> WHAT THE EXERCISE ASKS: Give again, word for word, every line in the entries below from the line with "height:33px; line-height:33px; font-size:16px;" up to and including the line with "position:absolute; left:0; top:191px;", and no other line.

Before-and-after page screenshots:
..........

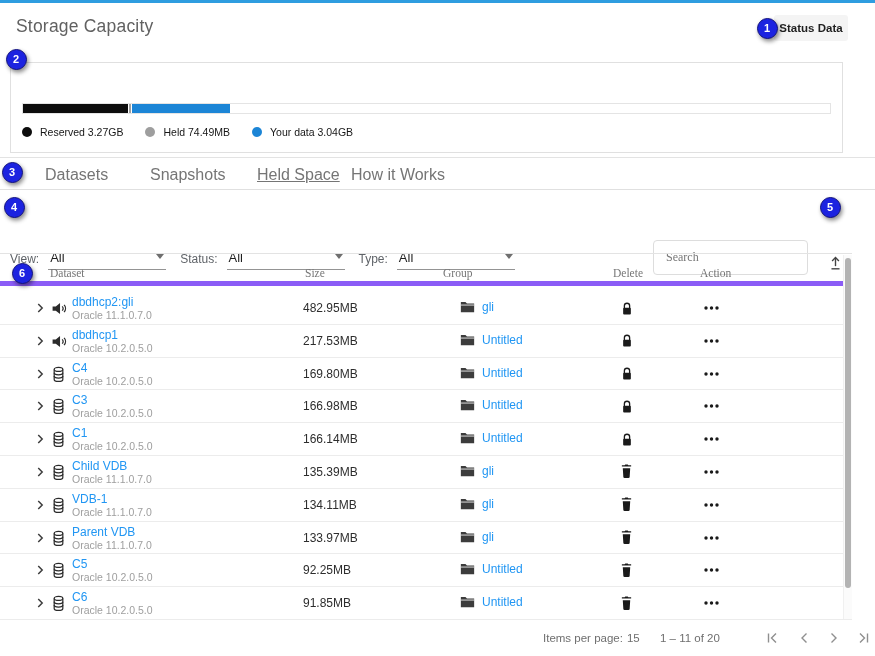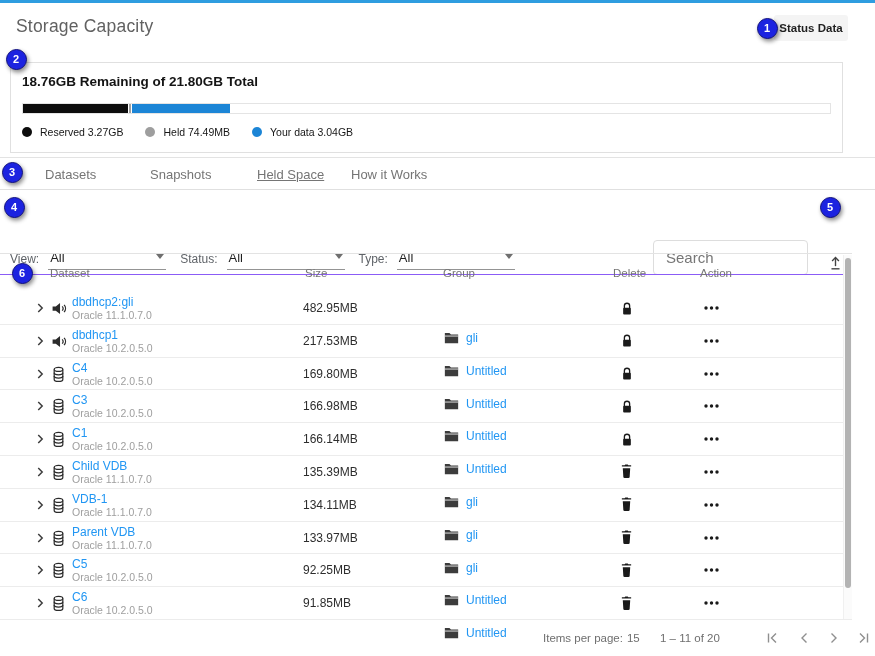--- a/index.html
+++ b/index.html
@@ -21,53 +21,53 @@
   .cap-bar { position:absolute; left:11px; top:40px; width:809px; height:11px; border:1px solid #e4e4e4; background:#fff; display:flex; }
   .cap-bar .seg { height:100%; }
   .cap-bar .seg + .seg { border-left:1px solid #fff; }
   .cap-legend { position:absolute; left:11px; top:63px; display:flex; align-items:center; gap:22px; }
   .legend-item { display:flex; align-items:center; gap:8px; }
   .legend-item .dot { width:10px; height:10px; border-radius:50%; flex:none; }
   .legend-item .lbl { font-size:10.5px; font-weight:400; color:#161616; }
 
   
   .tabs { position:absolute; left:0; top:157px; width:875px; height:33px; border-top:1px solid #e3e3e3; border-bottom:1px solid #e0e0e0; }
-  .tab { position:absolute; top:0; height:33px; line-height:33px; font-size:13px; color:#757575; cursor:pointer; white-space:nowrap; }
+  .tab { position:absolute; top:0; height:33px; line-height:33px; font-size:16px; color:#757575; cursor:pointer; white-space:nowrap; }
   .tab:nth-child(1){ left:45px; } .tab:nth-child(2){ left:150px; } .tab:nth-child(3){ left:257px;text-decoration:underline; }
   .tab:nth-child(4){ left:351px; } .tab:nth-child(5){ left:473px; }
 
   
   .filterbar { position:absolute; left:0; top:191px; width:829px; height:62px;margin-top:35px; }
   .filters { position:absolute; left:10px; top:24px; display:flex; align-items:flex-end; }
   .filter { display:flex; align-items:flex-end; margin-right:14px; }
   .flabel { font-size:12px; color:#5f6368; margin-right:9px; padding-bottom:4px; }
   .fselect { width:118px; border-bottom:1px solid #949494; display:flex; justify-content:space-between; align-items:center; padding:0 2px 4px 2px; cursor:pointer; }
   .fvalue { font-size:13px; color:#1f1f1f;text-align:right; }
   .caret { width:0; height:0; border-left:4px solid transparent; border-right:4px solid transparent; border-top:5px solid #6f6f6f; margin-bottom:2px; }
   .search-box { position:absolute; left:653px; top:14px; width:155px; height:35px; border:1px solid #ddd; border-radius:4px; background:#fff; }
-  .search-box input { width:100%; height:100%; border:none; outline:none; background:transparent; padding:0 12px; font-family:Liberation Sans, sans-serif; font-size:15px; color:#333; }
+  .search-box input { width:100%; height:100%; border:none; outline:none; background:transparent; padding:0 12px; font-family:Liberation Serif, serif; font-size:12px; color:#333; }
   .search-box input::placeholder { color:#767676; }
   .export-ic { position:absolute; left:827px; top:29px; width:17px; height:17px; cursor:pointer; }
 
   
-  .thead { position:absolute; left:0; top:253px; width:852px; height:22px; border-top:1px solid #e3e3e3; border-bottom:1px solid #8b5cf6; }
+  .thead { position:absolute; left:0; top:253px; width:852px; height:33px; border-top:1px solid #e3e3e3; border-bottom:5px solid #8b5cf6;font-family:Liberation Serif, serif; }
   .th { position:absolute; top:0; height:39px; line-height:39px; font-size:11.5px; color:#757575; }
   .th:nth-child(1){ left:50px; } .th:nth-child(2){ left:305px; } .th:nth-child(3){ left:443px; }
   .th:nth-child(4){ left:613px; } .th:nth-child(5){ left:700px; }
 
   .rows { position:absolute; left:0; top:292px; width:852px; }
   .row { position:relative; height:32.8px; border-bottom:1px solid #ececec; }
   .cell { position:absolute; }
   .chev { left:33px; top:9px; width:14px; height:14px; cursor:pointer; }
   .typeicon { left:51px; top:8px; width:17px; height:17px; }
   .namecol { left:72px; top:3px; display:flex; flex-direction:column; }
   .dslink { font-size:12px; font-weight:500; color:#2196f3; text-decoration:none; line-height:14px; cursor:pointer; }
   .sub { font-size:10.5px; color:#9e9e9e; line-height:13px; }
   .size { left:303px; top:9px; font-size:12px; font-weight:500; color:#2d2d2d; }
-  .groupcell { left:444px; top:8px; display:flex; align-items:center; gap:7px;margin-top:31px; }
+  .groupcell { left:460px; top:8px; display:flex; align-items:center; gap:7px; }
   .grouplink { font-size:12px; font-weight:500; color:#2196f3; text-decoration:none; cursor:pointer; }
   .delcell { left:620px; top:8.5px; width:15px; height:16px; }
   .actioncell { left:703px; top:12px; width:17px; height:8px; cursor:pointer; }
   .row .ic-lock, .row .ic-trash { display:none; }
   .row.del-lock .ic-lock { display:inline; }
   .row.del-trash .ic-trash { display:inline; cursor:pointer; }
   .row .ic-dsource, .row .ic-vdb { display:none; }
   .row.type-dsource .ic-dsource { display:inline; }
   .row.type-vdb .ic-vdb { display:inline; }
 
@@ -91,21 +91,20 @@
 </style>
 </head>
 <body>
 
 <div class="topbar"></div>
 
 <h1 class="page-title">Storage Capacity</h1>
 <button class="reload-btn">Status Data</button>
 
 <section class="cap-card">
-  <div class="cap-title">18.76GB Remaining of 21.80GB Total</div>
   <div class="cap-bar" id="capbar">
       <div class="seg" style="width: 13%; background: rgb(13, 13, 13);"></div>
       <div class="seg" style="width: 0.35%; background: rgb(158, 158, 158);"></div>
       <div class="seg" style="width: 12.3%; background: rgb(28, 133, 214);"></div>
     </div>
   <div class="cap-legend" id="legend">
   <span class="legend-item">
     <span class="dot" style="background: rgb(13, 13, 13);"></span>
     <span class="lbl">Reserved 3.27GB</span>
   </span>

..........

> PROBLEM SOLUTION:
+  .tab { position:absolute; top:0; height:33px; line-height:33px; font-size:16px; color:#757575; cursor:pointer; white-space:nowrap; }
   .tab:nth-child(1){ left:45px; } .tab:nth-child(2){ left:150px; } .tab:nth-child(3){ left:257px;text-decoration:underline; }
   .tab:nth-child(4){ left:351px; } .tab:nth-child(5){ left:473px; }
 
   
   .filterbar { position:absolute; left:0; top:191px; width:829px; height:62px;margin-top:35px; }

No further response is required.